Prevention of the development of the first MetS component may have significant public health benefits as the presence of one component is predictive of the development of MetS [33]. While, public health strategies that are well known to be important for chronic disease prevention in general can substantially reduce the prevalence of metabolic syndrome [32]. The biggest challenges are identifying individuals with the greatest need for intervention due to their elevated risk for future disease and the population groups associated with the occurrence of MetS. The information reported in the study fill the gap in knowledge and is essential for the success of primary preventive measures of MetS in Qatar. Studies are needed to be establish which public health interventions are most effective in the population groups associated with high risk and occurrence of MetS.

The study has a number of strengths and limitations. Strengths include an up-to-date prevalence of MetS in primary care in Qatar. This provides a baseline for future longitudinal studies to monitor MetS and risk factors as well as in health planning and future strategies. The limitations are as follows: First, this was a cross-sectional study and provides a snapshot of the burden at a particular moment in time. Second, the study included only patients who were ≥ 18 years and those who attended a PHCC health centres in 2017; therefore, it is not nationally representative.

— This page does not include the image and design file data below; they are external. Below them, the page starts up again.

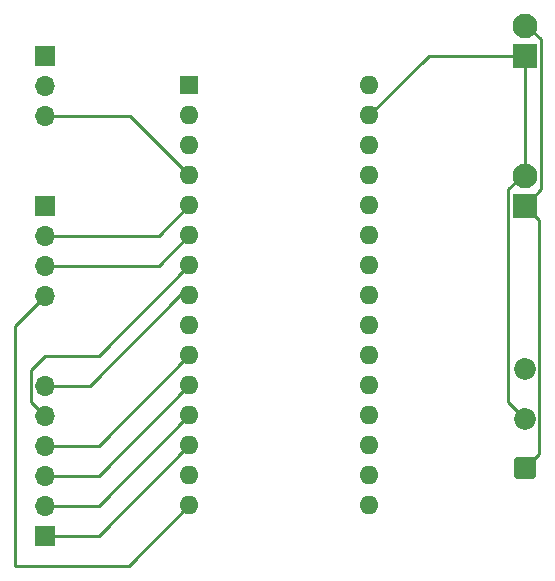
<source format=gbr>
%TF.GenerationSoftware,KiCad,Pcbnew,7.0.9*%
%TF.CreationDate,2023-11-18T21:52:13-06:00*%
%TF.ProjectId,batttlebot_pcb,62617474-746c-4656-926f-745f7063622e,rev?*%
%TF.SameCoordinates,Original*%
%TF.FileFunction,Copper,L1,Top*%
%TF.FilePolarity,Positive*%
%FSLAX46Y46*%
G04 Gerber Fmt 4.6, Leading zero omitted, Abs format (unit mm)*
G04 Created by KiCad (PCBNEW 7.0.9) date 2023-11-18 21:52:13*
%MOMM*%
%LPD*%
G01*
G04 APERTURE LIST*
G04 Aperture macros list*
%AMRoundRect*
0 Rectangle with rounded corners*
0 $1 Rounding radius*
0 $2 $3 $4 $5 $6 $7 $8 $9 X,Y pos of 4 corners*
0 Add a 4 corners polygon primitive as box body*
4,1,4,$2,$3,$4,$5,$6,$7,$8,$9,$2,$3,0*
0 Add four circle primitives for the rounded corners*
1,1,$1+$1,$2,$3*
1,1,$1+$1,$4,$5*
1,1,$1+$1,$6,$7*
1,1,$1+$1,$8,$9*
0 Add four rect primitives between the rounded corners*
20,1,$1+$1,$2,$3,$4,$5,0*
20,1,$1+$1,$4,$5,$6,$7,0*
20,1,$1+$1,$6,$7,$8,$9,0*
20,1,$1+$1,$8,$9,$2,$3,0*%
G04 Aperture macros list end*
%TA.AperFunction,ComponentPad*%
%ADD10C,1.850000*%
%TD*%
%TA.AperFunction,ComponentPad*%
%ADD11RoundRect,0.250000X0.675000X-0.675000X0.675000X0.675000X-0.675000X0.675000X-0.675000X-0.675000X0*%
%TD*%
%TA.AperFunction,ComponentPad*%
%ADD12R,2.100000X2.100000*%
%TD*%
%TA.AperFunction,ComponentPad*%
%ADD13C,2.100000*%
%TD*%
%TA.AperFunction,ComponentPad*%
%ADD14R,1.700000X1.700000*%
%TD*%
%TA.AperFunction,ComponentPad*%
%ADD15O,1.700000X1.700000*%
%TD*%
%TA.AperFunction,ComponentPad*%
%ADD16R,1.600000X1.600000*%
%TD*%
%TA.AperFunction,ComponentPad*%
%ADD17O,1.600000X1.600000*%
%TD*%
%TA.AperFunction,Conductor*%
%ADD18C,0.250000*%
%TD*%
G04 APERTURE END LIST*
D10*
%TO.P,J6,3,Pin_3*%
%TO.N,/5V*%
X154940000Y-102740000D03*
%TO.P,J6,2,Pin_2*%
%TO.N,GND*%
X154940000Y-106940000D03*
D11*
%TO.P,J6,1,Pin_1*%
%TO.N,/BATT+*%
X154940000Y-111140000D03*
%TD*%
D12*
%TO.P,J5,1,Pin_1*%
%TO.N,/BATT+*%
X154940000Y-88900000D03*
D13*
%TO.P,J5,2,Pin_2*%
%TO.N,GND*%
X154940000Y-86360000D03*
%TD*%
D14*
%TO.P,J2,1,Pin_1*%
%TO.N,Net-(A1-A7)*%
X114300000Y-88900000D03*
D15*
%TO.P,J2,2,Pin_2*%
%TO.N,Net-(A1-D2)*%
X114300000Y-91440000D03*
%TO.P,J2,3,Pin_3*%
%TO.N,Net-(A1-D3)*%
X114300000Y-93980000D03*
%TO.P,J2,4,Pin_4*%
%TO.N,Net-(A1-MISO)*%
X114300000Y-96520000D03*
%TD*%
D14*
%TO.P,J4,1,Pin_1*%
%TO.N,Net-(A1-D10)*%
X114300000Y-116840000D03*
D15*
%TO.P,J4,2,Pin_2*%
%TO.N,Net-(A1-D9)*%
X114300000Y-114300000D03*
%TO.P,J4,3,Pin_3*%
%TO.N,Net-(A1-D8)*%
X114300000Y-111760000D03*
%TO.P,J4,4,Pin_4*%
%TO.N,Net-(A1-D7)*%
X114300000Y-109220000D03*
%TO.P,J4,5,Pin_5*%
%TO.N,Net-(A1-D4)*%
X114300000Y-106680000D03*
%TO.P,J4,6,Pin_6*%
%TO.N,Net-(A1-D5)*%
X114300000Y-104140000D03*
%TD*%
D13*
%TO.P,J3,2,Pin_2*%
%TO.N,/BATT+*%
X154940000Y-73660000D03*
D12*
%TO.P,J3,1,Pin_1*%
%TO.N,GND*%
X154940000Y-76200000D03*
%TD*%
D14*
%TO.P,J1,1,Pin_1*%
%TO.N,/D6*%
X114300000Y-76200000D03*
D15*
%TO.P,J1,2,Pin_2*%
%TO.N,/5V*%
X114300000Y-78740000D03*
%TO.P,J1,3,Pin_3*%
%TO.N,GND*%
X114300000Y-81280000D03*
%TD*%
D16*
%TO.P,A1,1,TX1*%
%TO.N,unconnected-(A1-TX1-Pad1)*%
X126520000Y-78700000D03*
D17*
%TO.P,A1,2,RX1*%
%TO.N,unconnected-(A1-RX1-Pad2)*%
X126520000Y-81240000D03*
%TO.P,A1,3,~{RESET}*%
%TO.N,unconnected-(A1-~{RESET}-Pad3)*%
X126520000Y-83780000D03*
%TO.P,A1,4,GND*%
%TO.N,GND*%
X126520000Y-86320000D03*
%TO.P,A1,5,D2*%
%TO.N,Net-(A1-D2)*%
X126520000Y-88860000D03*
%TO.P,A1,6,D3*%
%TO.N,Net-(A1-D3)*%
X126520000Y-91400000D03*
%TO.P,A1,7,D4*%
%TO.N,Net-(A1-D4)*%
X126520000Y-93940000D03*
%TO.P,A1,8,D5*%
%TO.N,Net-(A1-D5)*%
X126520000Y-96480000D03*
%TO.P,A1,9,D6*%
%TO.N,/D6*%
X126520000Y-99020000D03*
%TO.P,A1,10,D7*%
%TO.N,Net-(A1-D7)*%
X126520000Y-101560000D03*
%TO.P,A1,11,D8*%
%TO.N,Net-(A1-D8)*%
X126520000Y-104100000D03*
%TO.P,A1,12,D9*%
%TO.N,Net-(A1-D9)*%
X126520000Y-106640000D03*
%TO.P,A1,13,D10*%
%TO.N,Net-(A1-D10)*%
X126520000Y-109180000D03*
%TO.P,A1,14,MOSI*%
%TO.N,unconnected-(A1-MOSI-Pad14)*%
X126520000Y-111720000D03*
%TO.P,A1,15,MISO*%
%TO.N,Net-(A1-MISO)*%
X126520000Y-114260000D03*
%TO.P,A1,16,SCK*%
%TO.N,unconnected-(A1-SCK-Pad16)*%
X141760000Y-114260000D03*
%TO.P,A1,17,3V3*%
%TO.N,unconnected-(A1-3V3-Pad17)*%
X141760000Y-111720000D03*
%TO.P,A1,18,AREF*%
%TO.N,unconnected-(A1-AREF-Pad18)*%
X141760000Y-109180000D03*
%TO.P,A1,19,A0*%
%TO.N,unconnected-(A1-A0-Pad19)*%
X141760000Y-106640000D03*
%TO.P,A1,20,A1*%
%TO.N,unconnected-(A1-A1-Pad20)*%
X141760000Y-104100000D03*
%TO.P,A1,21,A2*%
%TO.N,unconnected-(A1-A2-Pad21)*%
X141760000Y-101560000D03*
%TO.P,A1,22,A3*%
%TO.N,unconnected-(A1-A3-Pad22)*%
X141760000Y-99020000D03*
%TO.P,A1,23,SDA/A4*%
%TO.N,unconnected-(A1-SDA{slash}A4-Pad23)*%
X141760000Y-96480000D03*
%TO.P,A1,24,SCL/A5*%
%TO.N,unconnected-(A1-SCL{slash}A5-Pad24)*%
X141760000Y-93940000D03*
%TO.P,A1,25,A6*%
%TO.N,unconnected-(A1-A6-Pad25)*%
X141760000Y-91400000D03*
%TO.P,A1,26,A7*%
%TO.N,Net-(A1-A7)*%
X141760000Y-88860000D03*
%TO.P,A1,27,+5V*%
%TO.N,/5V*%
X141760000Y-86320000D03*
%TO.P,A1,28,~{RESET}*%
%TO.N,unconnected-(A1-~{RESET}-Pad28)*%
X141760000Y-83780000D03*
%TO.P,A1,29,GND*%
%TO.N,GND*%
X141760000Y-81240000D03*
%TO.P,A1,30,VIN*%
%TO.N,unconnected-(A1-VIN-Pad30)*%
X141760000Y-78700000D03*
%TD*%
D18*
%TO.N,GND*%
X146800000Y-76200000D02*
X141760000Y-81240000D01*
X154940000Y-76200000D02*
X146800000Y-76200000D01*
X154940000Y-106940000D02*
X153565000Y-105565000D01*
X154940000Y-86360000D02*
X154940000Y-76200000D01*
X153565000Y-87525000D02*
X154730000Y-86360000D01*
X154730000Y-86360000D02*
X154940000Y-86360000D01*
X153565000Y-105565000D02*
X153565000Y-87525000D01*
%TO.N,/BATT+*%
X154940000Y-88900000D02*
X156190000Y-90150000D01*
X156190000Y-90150000D02*
X156190000Y-109890000D01*
X156190000Y-109890000D02*
X154940000Y-111140000D01*
%TO.N,Net-(A1-MISO)*%
X111760000Y-99060000D02*
X111760000Y-119380000D01*
X114300000Y-96520000D02*
X111760000Y-99060000D01*
X111760000Y-119380000D02*
X121400000Y-119380000D01*
X121400000Y-119380000D02*
X126520000Y-114260000D01*
%TO.N,/BATT+*%
X154940000Y-88900000D02*
X156315000Y-87525000D01*
X156315000Y-87525000D02*
X156315000Y-74825000D01*
X156315000Y-74825000D02*
X155150000Y-73660000D01*
X155150000Y-73660000D02*
X154940000Y-73660000D01*
%TO.N,Net-(A1-D5)*%
X114300000Y-104140000D02*
X118110000Y-104140000D01*
X118110000Y-104140000D02*
X125770000Y-96480000D01*
X125770000Y-96480000D02*
X126520000Y-96480000D01*
%TO.N,GND*%
X114300000Y-81280000D02*
X121480000Y-81280000D01*
X121480000Y-81280000D02*
X126520000Y-86320000D01*
%TO.N,Net-(A1-D2)*%
X114300000Y-91440000D02*
X123940000Y-91440000D01*
X123940000Y-91440000D02*
X126520000Y-88860000D01*
%TO.N,Net-(A1-D3)*%
X114300000Y-93980000D02*
X123940000Y-93980000D01*
X123940000Y-93980000D02*
X126520000Y-91400000D01*
%TO.N,Net-(A1-D4)*%
X114300000Y-106680000D02*
X113125000Y-105505000D01*
X113125000Y-105505000D02*
X113125000Y-102775000D01*
X113125000Y-102775000D02*
X114300000Y-101600000D01*
X114300000Y-101600000D02*
X118860000Y-101600000D01*
X118860000Y-101600000D02*
X126520000Y-93940000D01*
%TO.N,Net-(A1-D7)*%
X114300000Y-109220000D02*
X118860000Y-109220000D01*
X118860000Y-109220000D02*
X126520000Y-101560000D01*
%TO.N,Net-(A1-D8)*%
X114300000Y-111760000D02*
X118860000Y-111760000D01*
X118860000Y-111760000D02*
X126520000Y-104100000D01*
%TO.N,Net-(A1-D9)*%
X114300000Y-114300000D02*
X118860000Y-114300000D01*
X118860000Y-114300000D02*
X126520000Y-106640000D01*
%TO.N,Net-(A1-D10)*%
X114300000Y-116840000D02*
X118860000Y-116840000D01*
X118860000Y-116840000D02*
X126520000Y-109180000D01*
%TD*%
M02*

</source>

The study provides essential epidemiological information required by decision makers. Although not nationally representative, this study is suggestive of a higher prevalence of MetS among a younger population, men and in Southern Asian, Northern African and Western Asian nationalities. Prevention, treatment and control of MetS is a public health problem in Qatar. More studies are needed to establish which public health interventions are likely to be effective in Qatar.